## Work instructions
Look through the entries. Copy each line that has the word "малого".

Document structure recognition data
----------

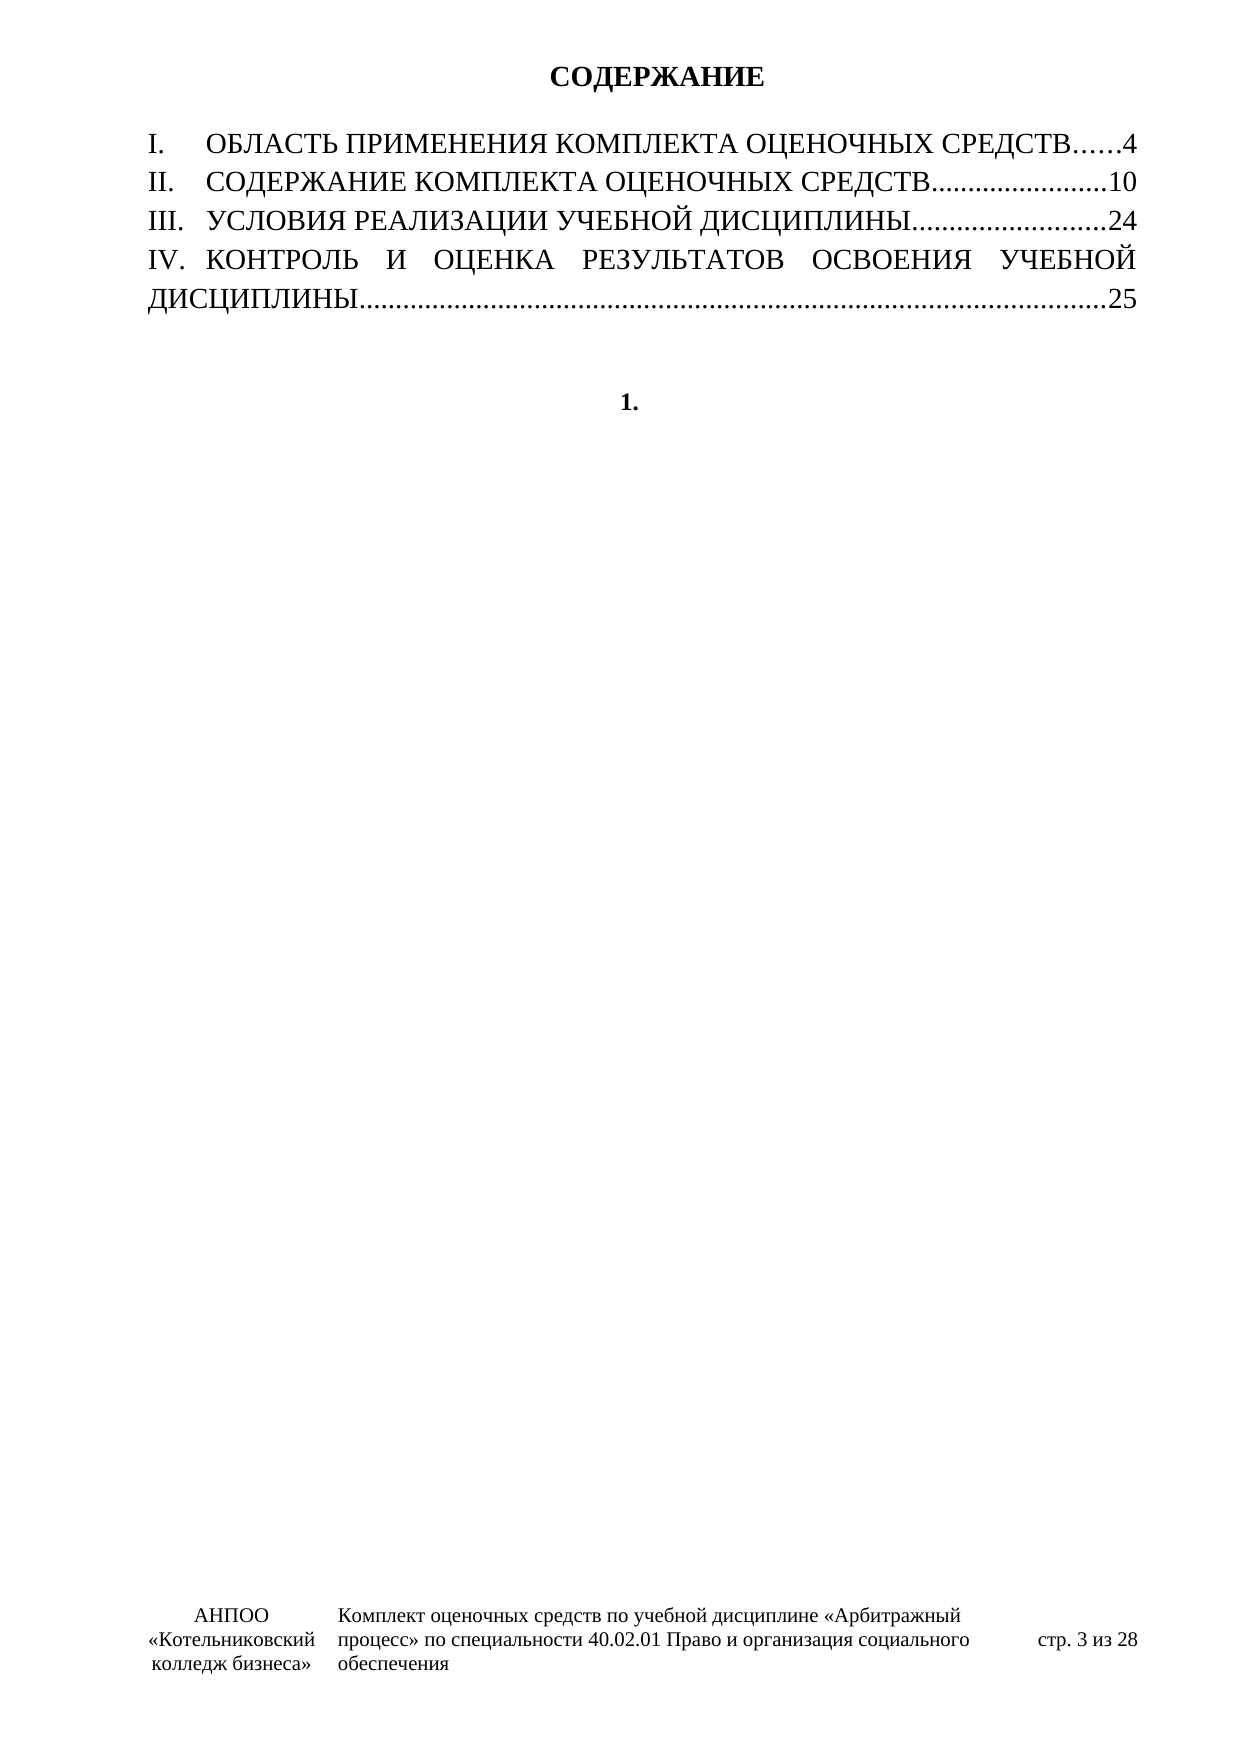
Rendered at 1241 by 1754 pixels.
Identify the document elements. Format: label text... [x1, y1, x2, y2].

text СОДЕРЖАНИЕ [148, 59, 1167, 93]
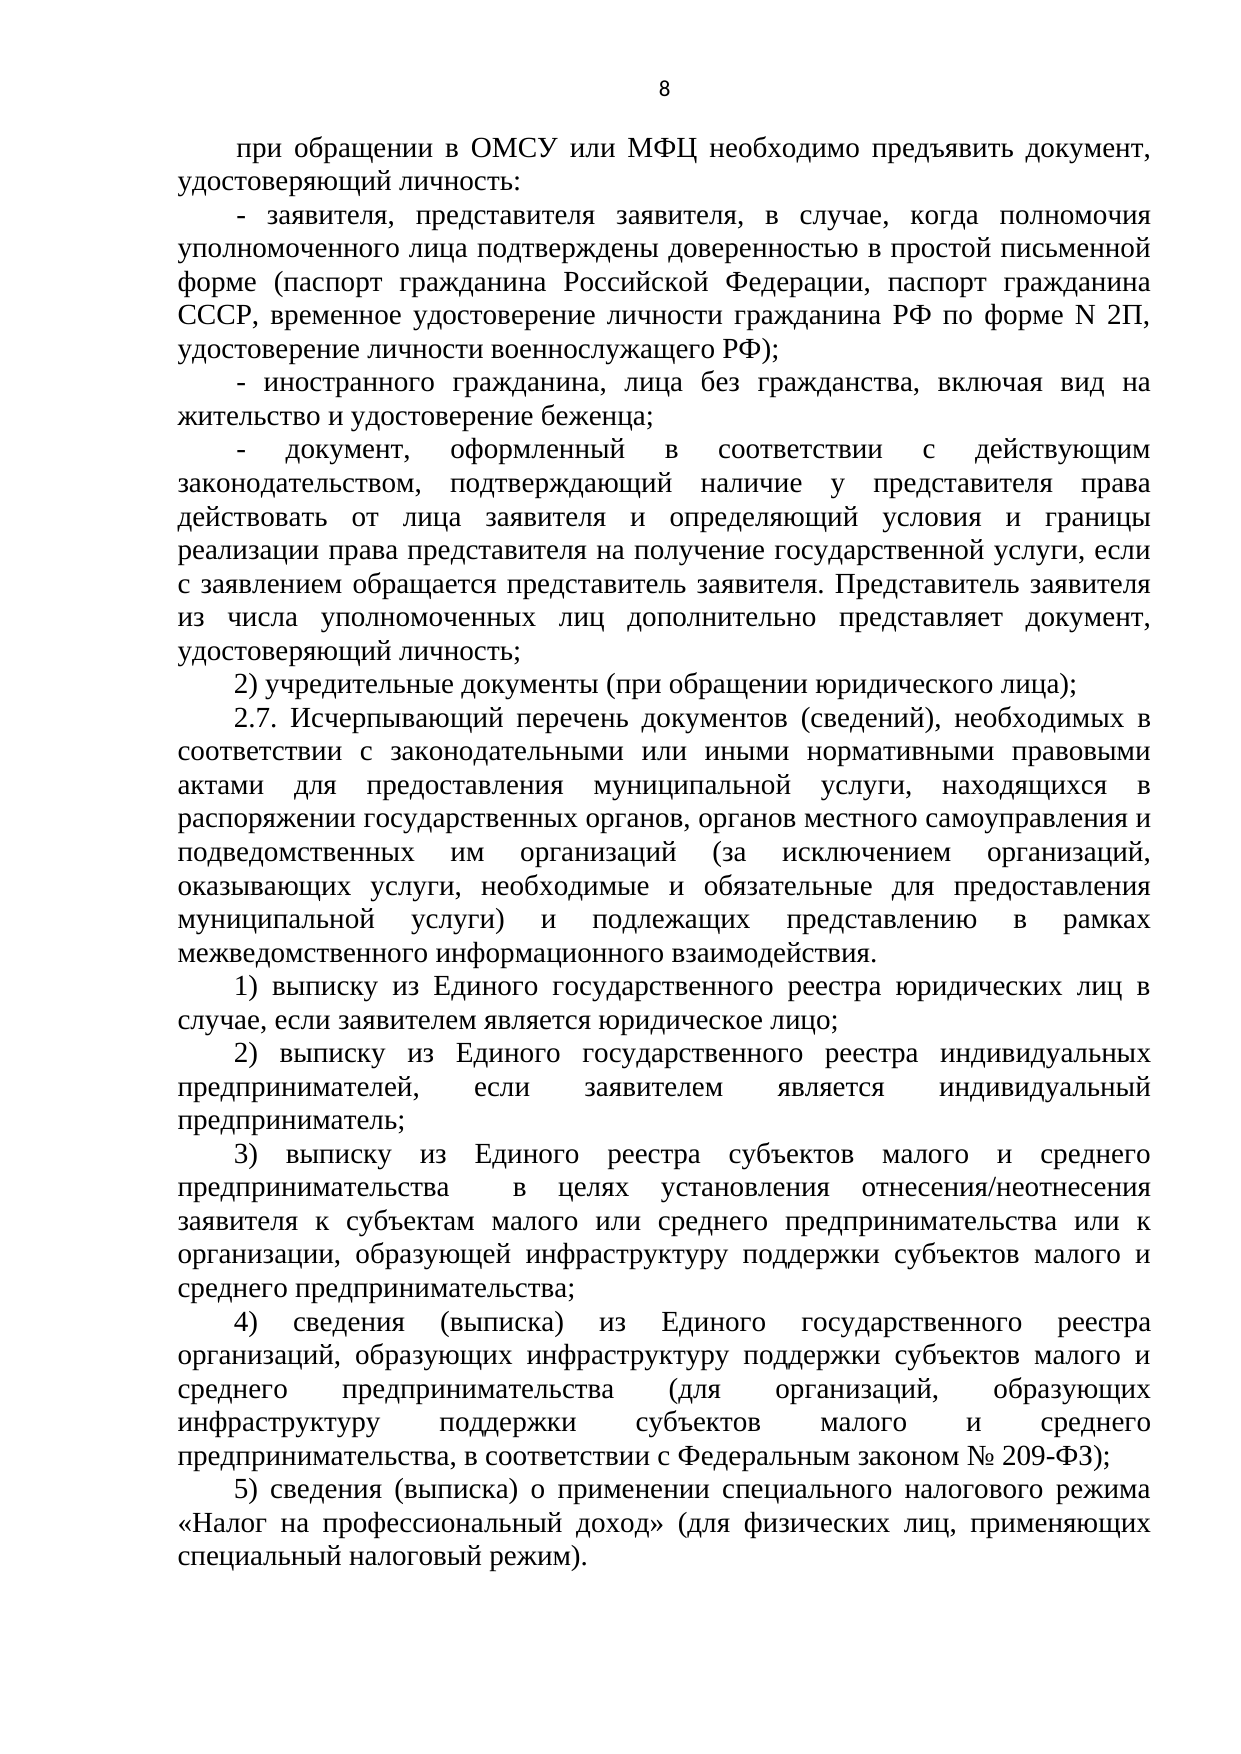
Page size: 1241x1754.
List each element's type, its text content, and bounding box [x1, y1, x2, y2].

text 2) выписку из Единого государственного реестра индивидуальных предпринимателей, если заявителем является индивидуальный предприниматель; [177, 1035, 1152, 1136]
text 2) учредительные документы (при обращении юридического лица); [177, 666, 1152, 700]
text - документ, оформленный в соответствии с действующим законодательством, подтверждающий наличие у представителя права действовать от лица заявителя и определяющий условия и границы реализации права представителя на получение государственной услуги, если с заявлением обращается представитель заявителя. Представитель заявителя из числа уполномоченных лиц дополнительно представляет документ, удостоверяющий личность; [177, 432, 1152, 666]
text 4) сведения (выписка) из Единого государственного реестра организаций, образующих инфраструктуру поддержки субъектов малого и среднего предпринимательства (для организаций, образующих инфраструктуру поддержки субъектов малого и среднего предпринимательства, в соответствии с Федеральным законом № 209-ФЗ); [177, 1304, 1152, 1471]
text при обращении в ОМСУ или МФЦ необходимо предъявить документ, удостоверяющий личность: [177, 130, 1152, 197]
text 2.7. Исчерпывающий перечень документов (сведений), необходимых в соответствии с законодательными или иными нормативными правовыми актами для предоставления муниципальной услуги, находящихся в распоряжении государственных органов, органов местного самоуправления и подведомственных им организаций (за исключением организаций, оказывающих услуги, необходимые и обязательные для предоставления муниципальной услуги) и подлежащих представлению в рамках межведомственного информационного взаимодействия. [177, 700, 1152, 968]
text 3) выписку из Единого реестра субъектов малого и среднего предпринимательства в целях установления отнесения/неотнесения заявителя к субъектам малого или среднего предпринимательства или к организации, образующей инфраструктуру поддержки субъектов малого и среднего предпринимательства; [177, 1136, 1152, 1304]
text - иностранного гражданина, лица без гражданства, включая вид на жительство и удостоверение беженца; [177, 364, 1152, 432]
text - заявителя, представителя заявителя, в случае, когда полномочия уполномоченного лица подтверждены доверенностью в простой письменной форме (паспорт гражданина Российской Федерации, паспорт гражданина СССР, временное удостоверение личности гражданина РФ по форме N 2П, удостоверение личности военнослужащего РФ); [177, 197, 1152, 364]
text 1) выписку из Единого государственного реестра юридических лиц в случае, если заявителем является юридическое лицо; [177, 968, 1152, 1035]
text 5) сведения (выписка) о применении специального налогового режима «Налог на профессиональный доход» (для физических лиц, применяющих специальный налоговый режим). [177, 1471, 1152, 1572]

----------

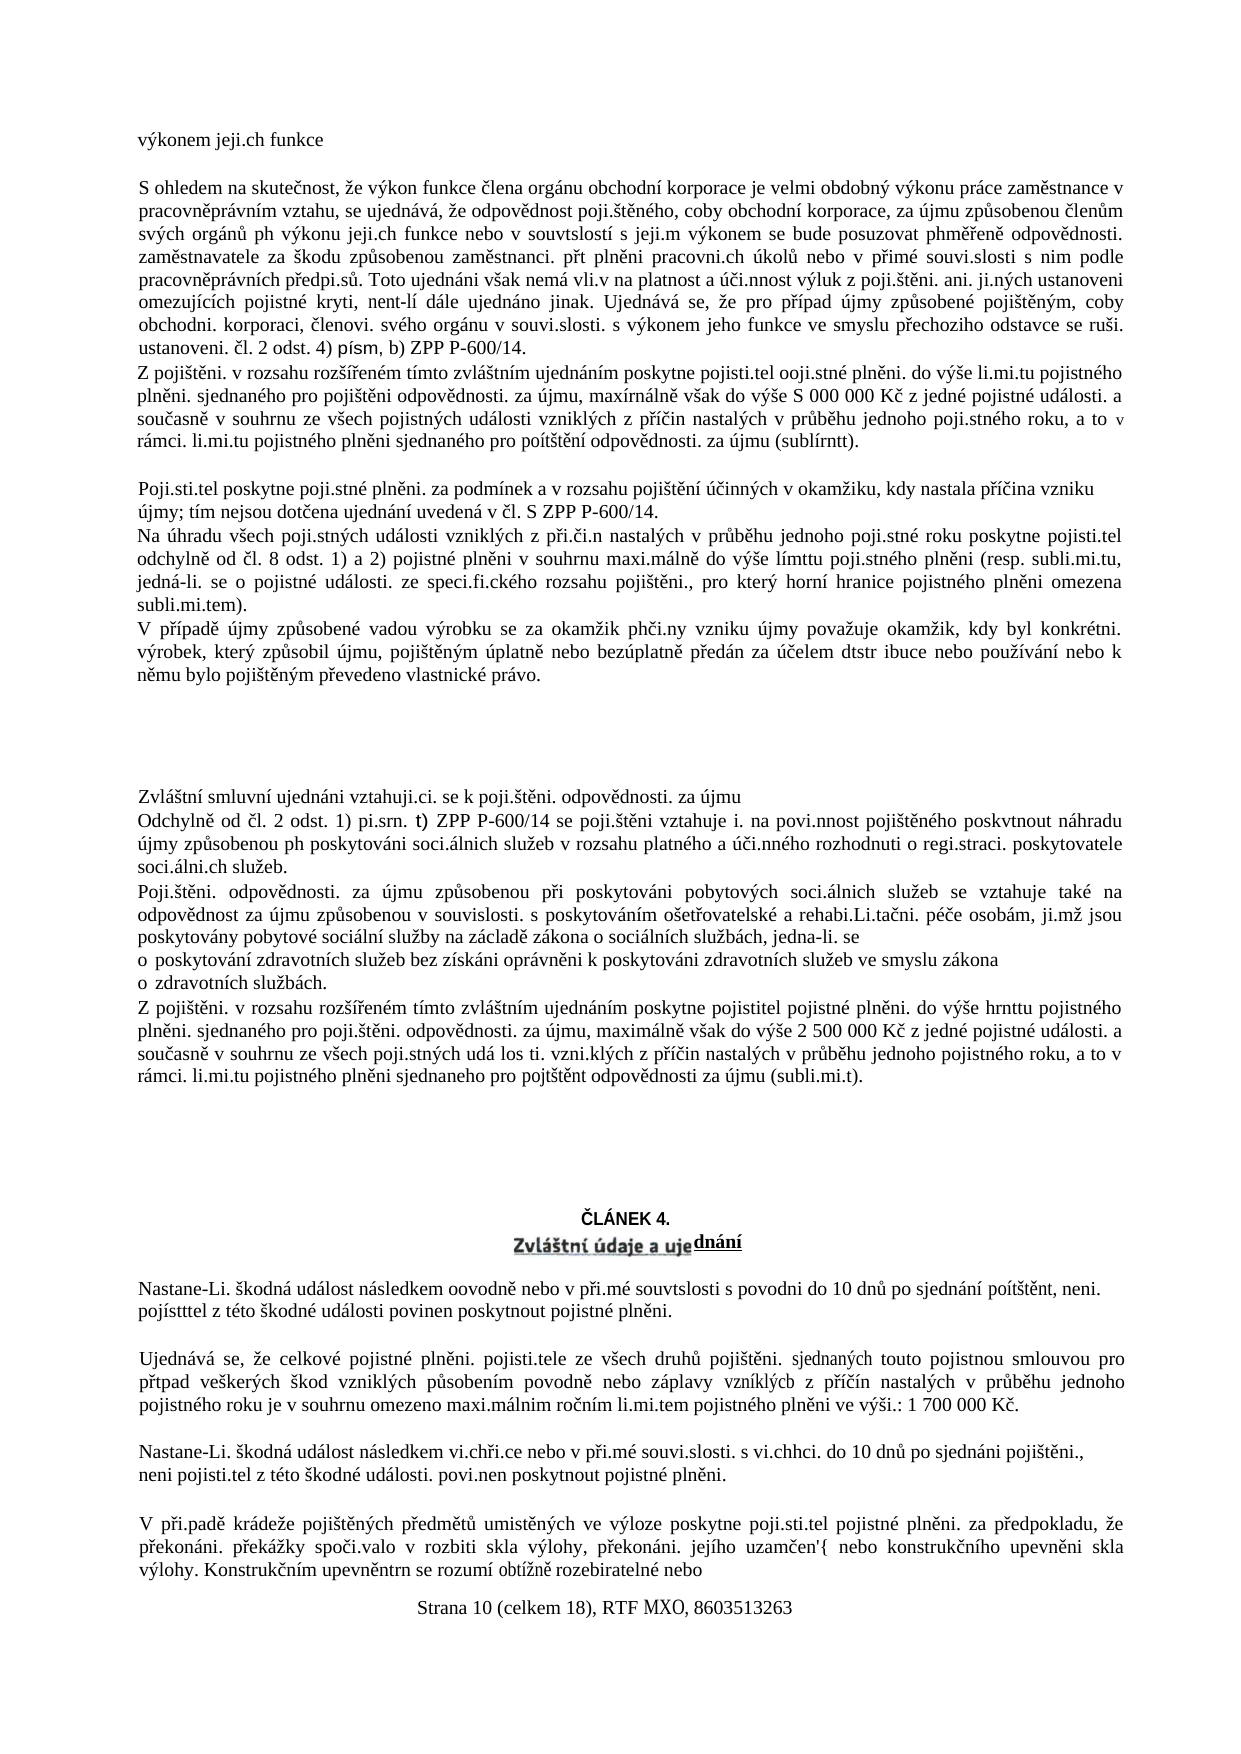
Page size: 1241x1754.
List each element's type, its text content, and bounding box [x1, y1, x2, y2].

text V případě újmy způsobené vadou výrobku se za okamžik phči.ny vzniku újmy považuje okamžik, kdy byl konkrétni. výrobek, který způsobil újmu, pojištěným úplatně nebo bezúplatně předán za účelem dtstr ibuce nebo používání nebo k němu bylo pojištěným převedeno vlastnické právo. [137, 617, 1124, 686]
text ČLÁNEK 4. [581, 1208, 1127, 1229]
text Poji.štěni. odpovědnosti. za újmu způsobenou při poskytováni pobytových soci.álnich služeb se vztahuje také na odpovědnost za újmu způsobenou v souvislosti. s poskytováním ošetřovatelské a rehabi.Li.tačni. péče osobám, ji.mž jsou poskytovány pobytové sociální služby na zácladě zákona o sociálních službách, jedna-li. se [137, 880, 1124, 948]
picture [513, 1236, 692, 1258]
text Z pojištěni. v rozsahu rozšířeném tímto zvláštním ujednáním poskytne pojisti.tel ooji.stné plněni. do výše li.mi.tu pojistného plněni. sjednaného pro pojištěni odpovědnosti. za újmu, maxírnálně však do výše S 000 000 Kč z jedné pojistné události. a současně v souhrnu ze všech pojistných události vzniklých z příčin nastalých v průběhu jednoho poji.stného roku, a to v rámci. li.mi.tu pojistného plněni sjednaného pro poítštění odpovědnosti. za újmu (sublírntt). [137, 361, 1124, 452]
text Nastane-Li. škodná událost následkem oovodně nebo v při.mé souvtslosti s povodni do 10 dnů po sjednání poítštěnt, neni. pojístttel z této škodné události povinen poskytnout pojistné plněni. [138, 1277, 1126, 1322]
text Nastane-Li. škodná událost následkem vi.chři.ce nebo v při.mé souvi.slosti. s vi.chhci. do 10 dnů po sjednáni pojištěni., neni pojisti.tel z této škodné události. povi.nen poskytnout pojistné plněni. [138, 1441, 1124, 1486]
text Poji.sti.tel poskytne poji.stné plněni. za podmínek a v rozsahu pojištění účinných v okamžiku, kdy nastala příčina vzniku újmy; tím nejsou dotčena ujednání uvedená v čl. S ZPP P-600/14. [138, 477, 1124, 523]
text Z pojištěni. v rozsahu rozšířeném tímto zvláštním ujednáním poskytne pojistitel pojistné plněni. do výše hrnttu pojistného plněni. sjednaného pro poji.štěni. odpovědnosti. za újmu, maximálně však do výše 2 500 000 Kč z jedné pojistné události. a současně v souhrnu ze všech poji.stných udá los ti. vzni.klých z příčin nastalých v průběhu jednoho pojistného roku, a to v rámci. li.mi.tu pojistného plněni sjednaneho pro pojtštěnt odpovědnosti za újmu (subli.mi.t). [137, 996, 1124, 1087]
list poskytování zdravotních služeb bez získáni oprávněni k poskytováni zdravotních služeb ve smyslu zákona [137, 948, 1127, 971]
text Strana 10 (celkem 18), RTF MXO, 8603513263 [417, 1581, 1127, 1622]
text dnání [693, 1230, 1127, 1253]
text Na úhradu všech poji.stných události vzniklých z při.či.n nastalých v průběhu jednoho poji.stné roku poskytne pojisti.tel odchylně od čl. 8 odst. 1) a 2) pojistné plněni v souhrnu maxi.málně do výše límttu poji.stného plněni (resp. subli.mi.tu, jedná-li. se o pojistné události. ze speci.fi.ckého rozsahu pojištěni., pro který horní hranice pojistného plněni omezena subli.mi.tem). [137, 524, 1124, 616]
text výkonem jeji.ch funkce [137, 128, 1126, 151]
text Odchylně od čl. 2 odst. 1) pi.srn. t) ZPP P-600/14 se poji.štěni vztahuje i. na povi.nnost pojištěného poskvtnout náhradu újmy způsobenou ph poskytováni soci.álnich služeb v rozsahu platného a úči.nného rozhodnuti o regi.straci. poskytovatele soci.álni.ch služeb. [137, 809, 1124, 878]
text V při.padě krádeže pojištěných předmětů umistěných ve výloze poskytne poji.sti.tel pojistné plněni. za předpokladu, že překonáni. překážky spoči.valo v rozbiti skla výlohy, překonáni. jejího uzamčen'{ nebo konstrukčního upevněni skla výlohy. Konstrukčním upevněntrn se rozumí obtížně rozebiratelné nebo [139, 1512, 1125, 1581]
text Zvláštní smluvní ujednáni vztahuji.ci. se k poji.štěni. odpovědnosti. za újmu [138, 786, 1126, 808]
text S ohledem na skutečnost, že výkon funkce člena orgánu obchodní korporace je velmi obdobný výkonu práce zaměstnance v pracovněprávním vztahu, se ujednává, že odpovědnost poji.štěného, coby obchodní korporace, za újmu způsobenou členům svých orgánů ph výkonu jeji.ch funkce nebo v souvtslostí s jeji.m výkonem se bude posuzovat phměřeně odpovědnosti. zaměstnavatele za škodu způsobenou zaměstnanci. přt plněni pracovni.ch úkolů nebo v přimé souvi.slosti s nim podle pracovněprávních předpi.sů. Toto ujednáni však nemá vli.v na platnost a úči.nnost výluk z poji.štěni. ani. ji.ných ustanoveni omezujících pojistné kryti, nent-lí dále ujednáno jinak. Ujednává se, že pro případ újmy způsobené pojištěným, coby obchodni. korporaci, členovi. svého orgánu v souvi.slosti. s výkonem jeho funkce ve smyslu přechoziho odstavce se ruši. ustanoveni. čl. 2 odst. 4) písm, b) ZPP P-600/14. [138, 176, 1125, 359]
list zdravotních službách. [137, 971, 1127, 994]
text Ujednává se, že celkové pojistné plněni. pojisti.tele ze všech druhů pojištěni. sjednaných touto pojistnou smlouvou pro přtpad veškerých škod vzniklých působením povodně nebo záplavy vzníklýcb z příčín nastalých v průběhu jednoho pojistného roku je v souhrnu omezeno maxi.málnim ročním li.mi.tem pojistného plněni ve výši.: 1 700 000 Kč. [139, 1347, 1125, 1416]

----------

## Expected output
text 4) сведения (выписка) из Единого государственного реестра организаций, образующих инфраструктуру поддержки субъектов малого и среднего предпринимательства (для организаций, образующих инфраструктуру поддержки субъектов малого и среднего предпринимательства, в соответствии с Федеральным законом № 209-ФЗ); [177, 1304, 1152, 1471]
text 3) выписку из Единого реестра субъектов малого и среднего предпринимательства в целях установления отнесения/неотнесения заявителя к субъектам малого или среднего предпринимательства или к организации, образующей инфраструктуру поддержки субъектов малого и среднего предпринимательства; [177, 1136, 1152, 1304]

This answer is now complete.